[Document layout detection data]
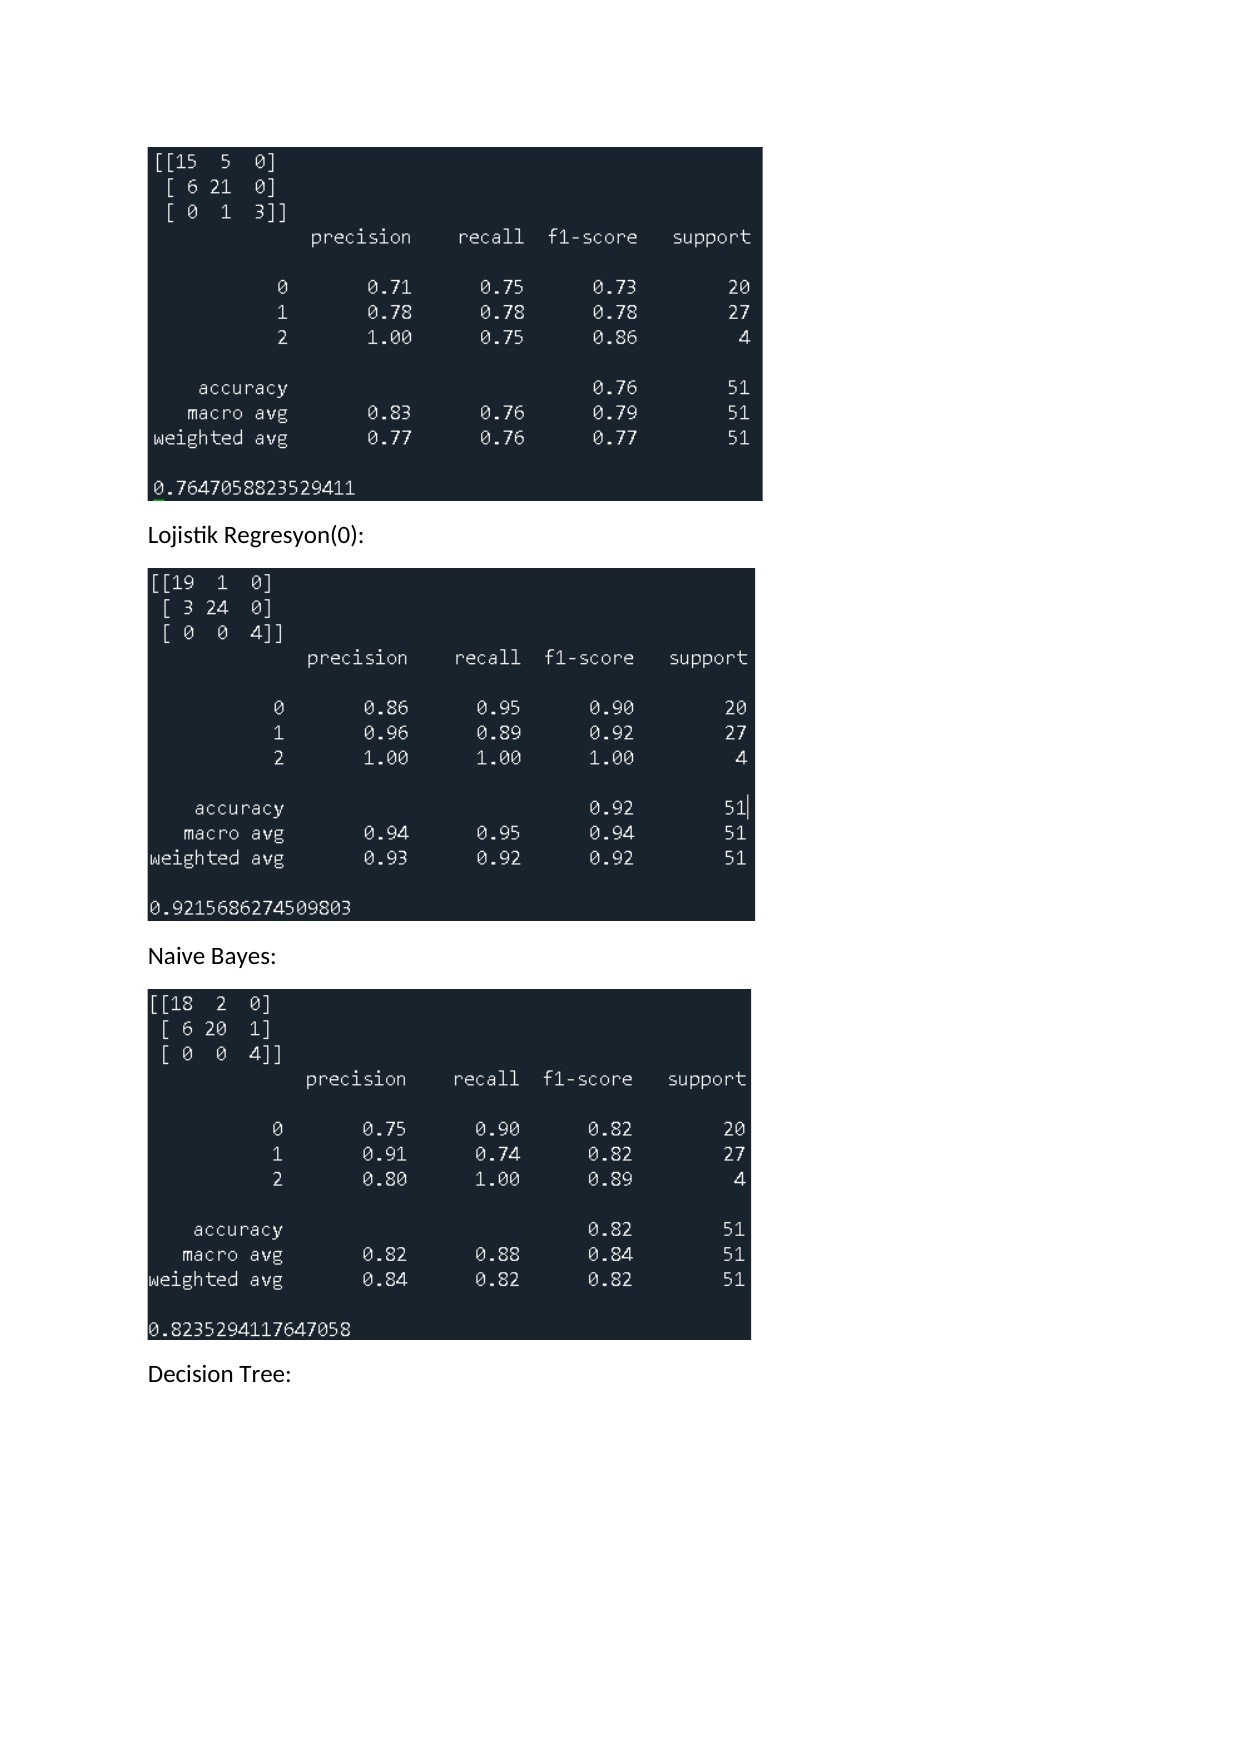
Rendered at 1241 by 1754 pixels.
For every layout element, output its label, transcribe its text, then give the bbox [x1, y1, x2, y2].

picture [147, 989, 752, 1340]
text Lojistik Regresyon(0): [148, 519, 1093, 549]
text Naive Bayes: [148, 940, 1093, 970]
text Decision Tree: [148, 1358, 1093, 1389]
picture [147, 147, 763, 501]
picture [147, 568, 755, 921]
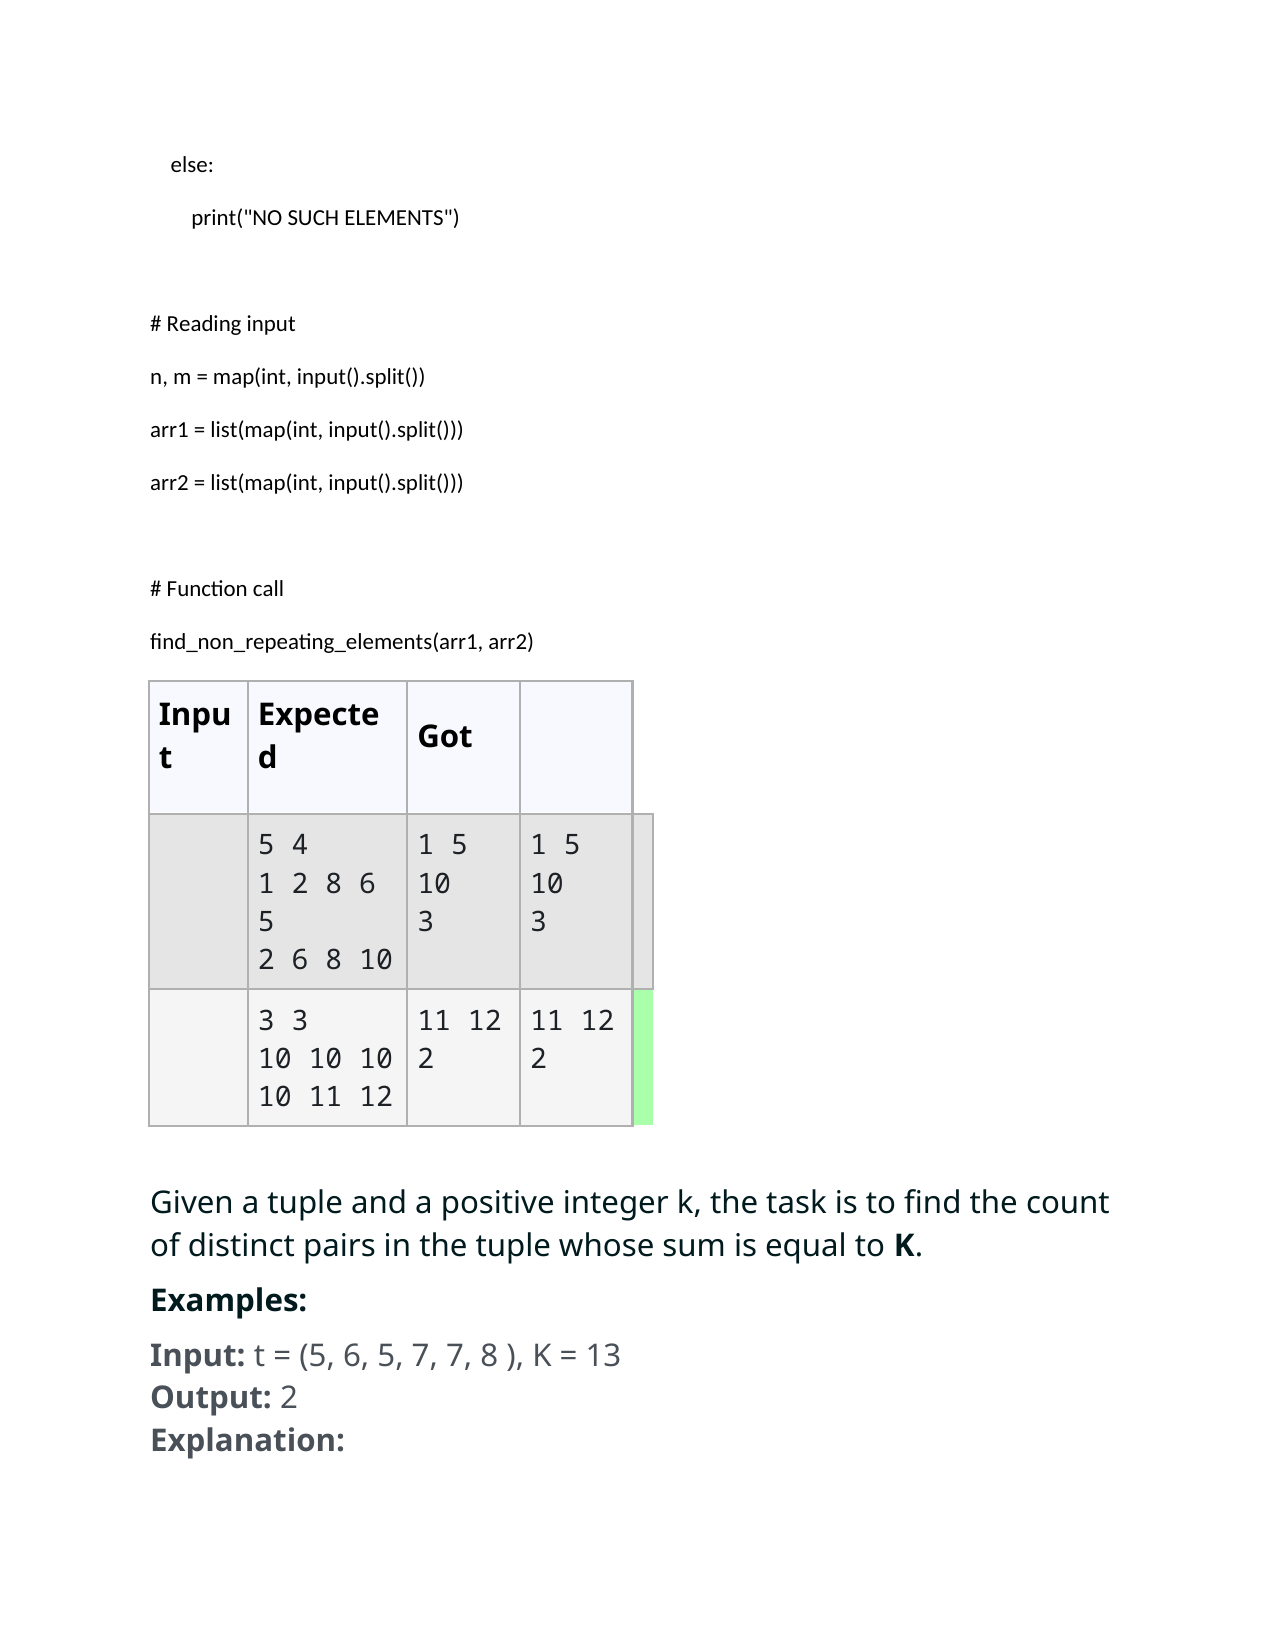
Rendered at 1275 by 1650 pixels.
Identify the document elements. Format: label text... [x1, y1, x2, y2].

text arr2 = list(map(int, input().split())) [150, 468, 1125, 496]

What is needed
Show each line in the data where the string "pixels" appears.

Problem solution
Rendered at 1241 by 1754 pixels.
Rendered at 1275 by 1650 pixels.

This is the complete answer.